Getting the race distance under my belt.

I'm a real beginer runner and am due to do my longest ever race at the end of October, the Great South Run (10 miles) i am not following a training plan so need a bit of advice from those with more knowledge and experience than me.

I did my first ever 10km last month which was great so i have been keeping my long runs at around 7-8 miles for the last few weeks to keep the momentum going. I know i need to up this so i know i can do the full distance before the day but not sure when i should do this. Do i up the milage over the next 2-3 weeks and do it then and go back to 7-8 for the weeks prior to the race. Or do i wait and keep doing my usual run for a few more weeks and then up it closer to the day. Does it actually make any difference is it more a mental thing for a first timer knowing that i can do it?

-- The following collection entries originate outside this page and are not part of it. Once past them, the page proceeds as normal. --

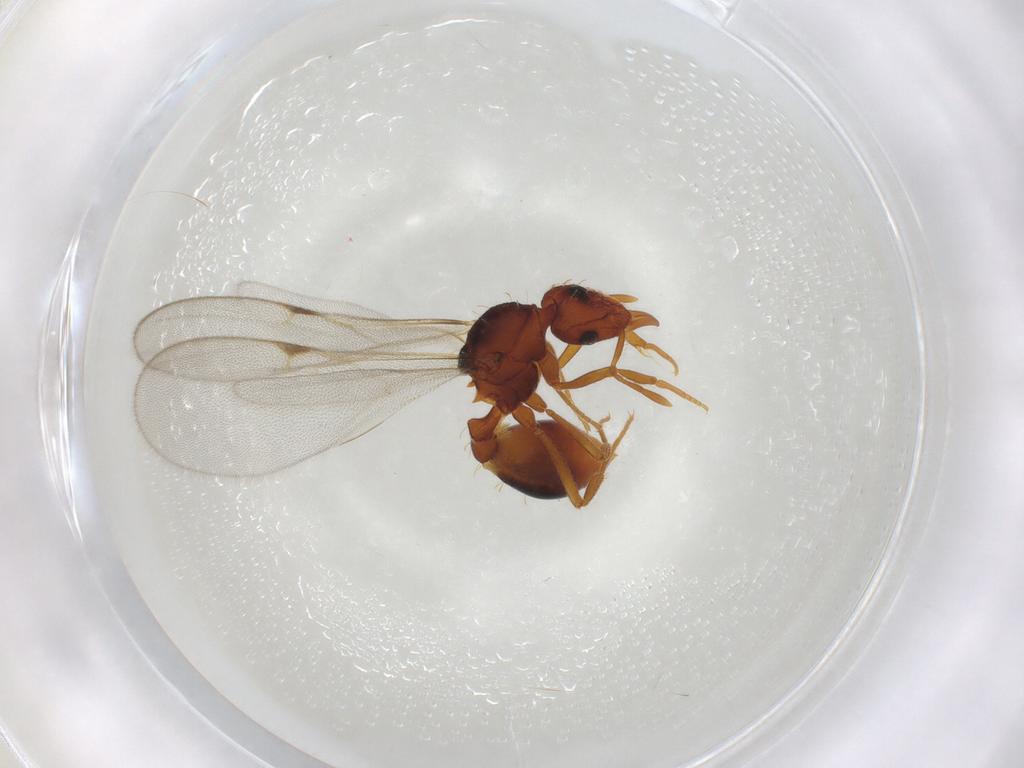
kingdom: Animalia
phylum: Arthropoda
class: Insecta
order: Hymenoptera
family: Formicidae
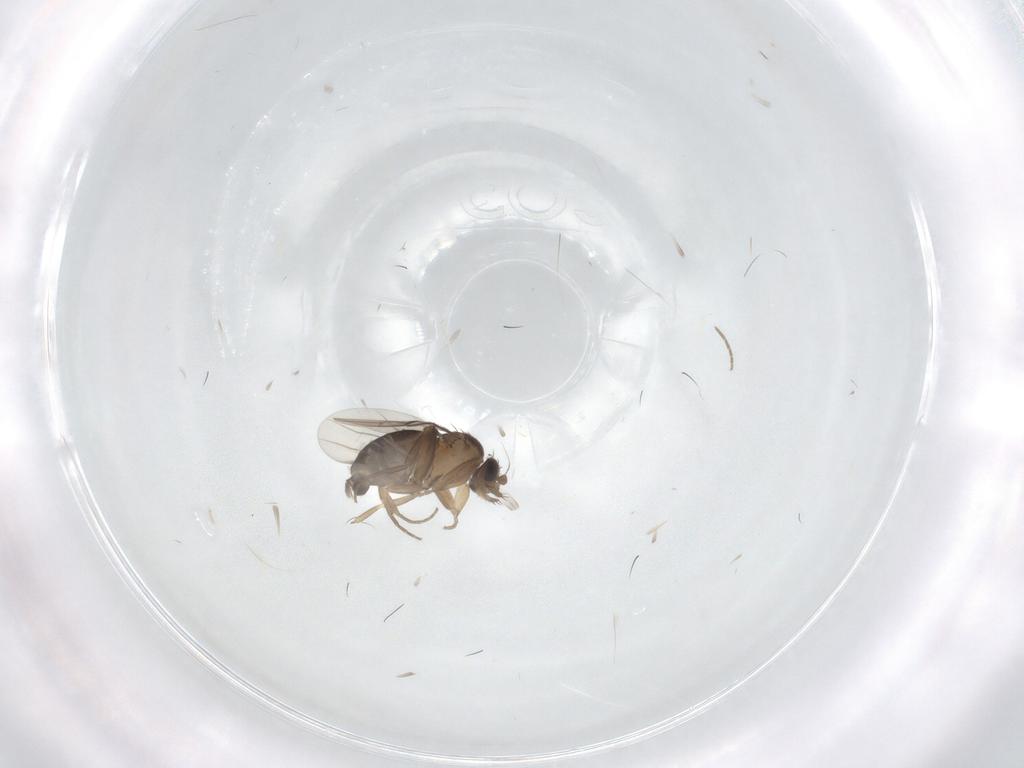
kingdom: Animalia
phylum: Arthropoda
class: Insecta
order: Diptera
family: Phoridae
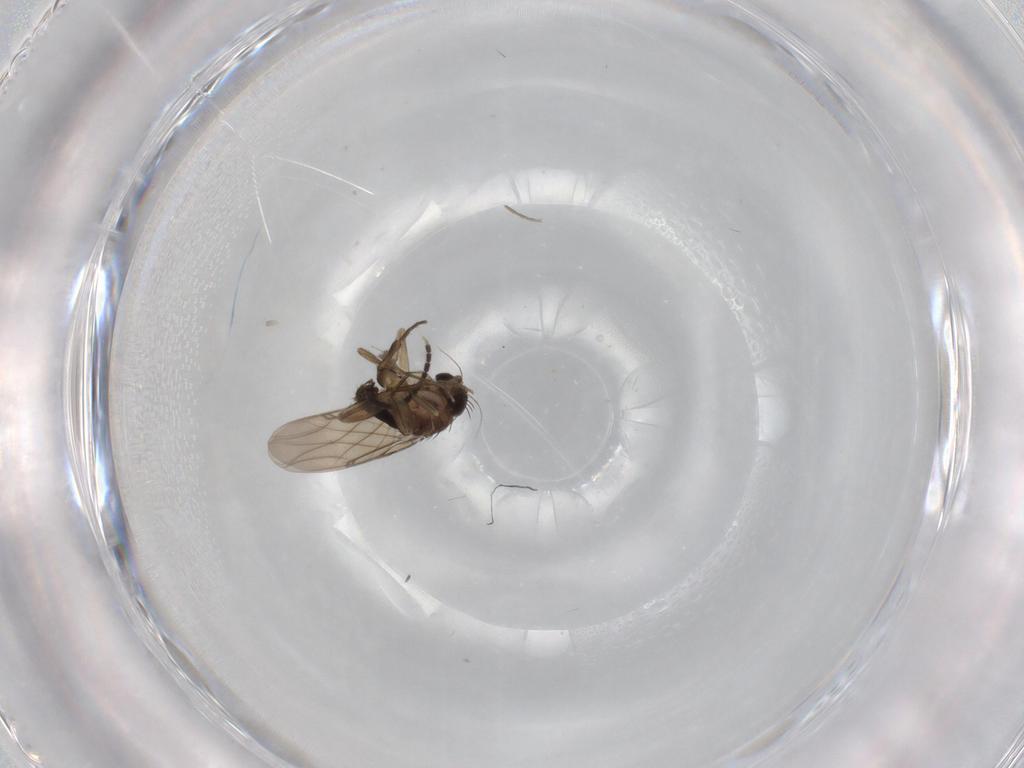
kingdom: Animalia
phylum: Arthropoda
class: Insecta
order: Diptera
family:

Sorry for the long gabbled post, if you have made it through without gouging your eyes out with spoons then any help will be appreciated, thanks.



  • Liz

    I have completed several 10 milers and always benefitted from having done at least 3 training runs of that distance prior to a race. The benefits are both physical (increased endurance) and psychological (you're not expending energy worrying if you can last the distance) Its one less factor to have to consider. If its done at long slow run pace then I would do my last one 2 weeks before the event. Come the last week of training I would recommend cutting your mileage by 50% to ensure you take to the start line refreshed and raring to go. RW have a no programmes on the net which would be helpful to follow.      

    Best of luck 

    PS Garbled is good!


  • I agree with John's comments above. You have time to increase up  to a 10 miler then bring it down again in time for the race. Portsmouth is a big event and the crowds of runners will keep you from racing off to fast at the start, so long as you are in the correct pen to start with. Enjoy it as its scenic and don't worry about being last, there are always a few that walk it.

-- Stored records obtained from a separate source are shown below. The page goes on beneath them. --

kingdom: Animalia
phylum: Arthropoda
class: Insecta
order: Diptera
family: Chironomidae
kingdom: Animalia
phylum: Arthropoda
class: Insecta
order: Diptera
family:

  • Liz, congratulations on your first 10K.

    If you can get your long run up to and even a mile or two PAST your race distance it's not only good training but it's a really good psychological advantage on the day - if  you're getting tired during the race it's great to be able to tell yourself "well, I've run 12 miles a couple of times in training, so I know I can do 10!"

    You've got a few weeks, so see if you can up the length of your long run by a mile a week for two or three weeks, then drop back to 8, then up it again (e.g. 8 - 9 - 10 - 8 10 - 11 - 12 - 6 - RACE.

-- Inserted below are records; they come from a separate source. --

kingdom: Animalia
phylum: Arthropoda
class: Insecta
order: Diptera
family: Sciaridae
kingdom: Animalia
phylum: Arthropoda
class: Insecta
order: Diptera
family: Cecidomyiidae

    Have your last proper long run a couple of weeks before the race then taper, as I've indicated with these long runs, but also decrease your shorter runs in the last week or so to make sure you're nicely rested on the day. 

  • Ok brilliant i'll start building up so that a can do 2-3 full length practices and then taper for race day.  7ish miles felt so much easier this morning than the first time i did it so makes sense to get up to 10 and stick there for a while so it seems like a normal sunday run come race day.  I just didn't know if it would be to much as i am not used to the distances.


    Thanks for all your help, i'm really looking forward to it and already the thought of finding a half marathon to do is creeping into my head. I mean it's only 3 more milesimage

  • Sorry i cross postedwith you Debra, you right going past race distance is worth doing seen as though i have the time.


  • Liz, watch out, you'll be over with us ultra-running nuts before you know it! image And yes, if you can do a 10 miler than you can train for and run a half-marathon no problem.

    Seriously, the physical benefits of going over distance are good, but the psychological benefits are even better!

    When I was starting to really increase the length of my long runs, I found that the first time I reached a certain distance it was hard. The next long run, when I was going past that, the distance I'd done once previously was okay, it was the NEW extra couple of miles that were hard...

  • Not sure about ever even contemplating an ultra those distances are immense.

    Looks like atleast an 8 miler for me next weekend, i'd best get a route sorted. Thanks for all your help.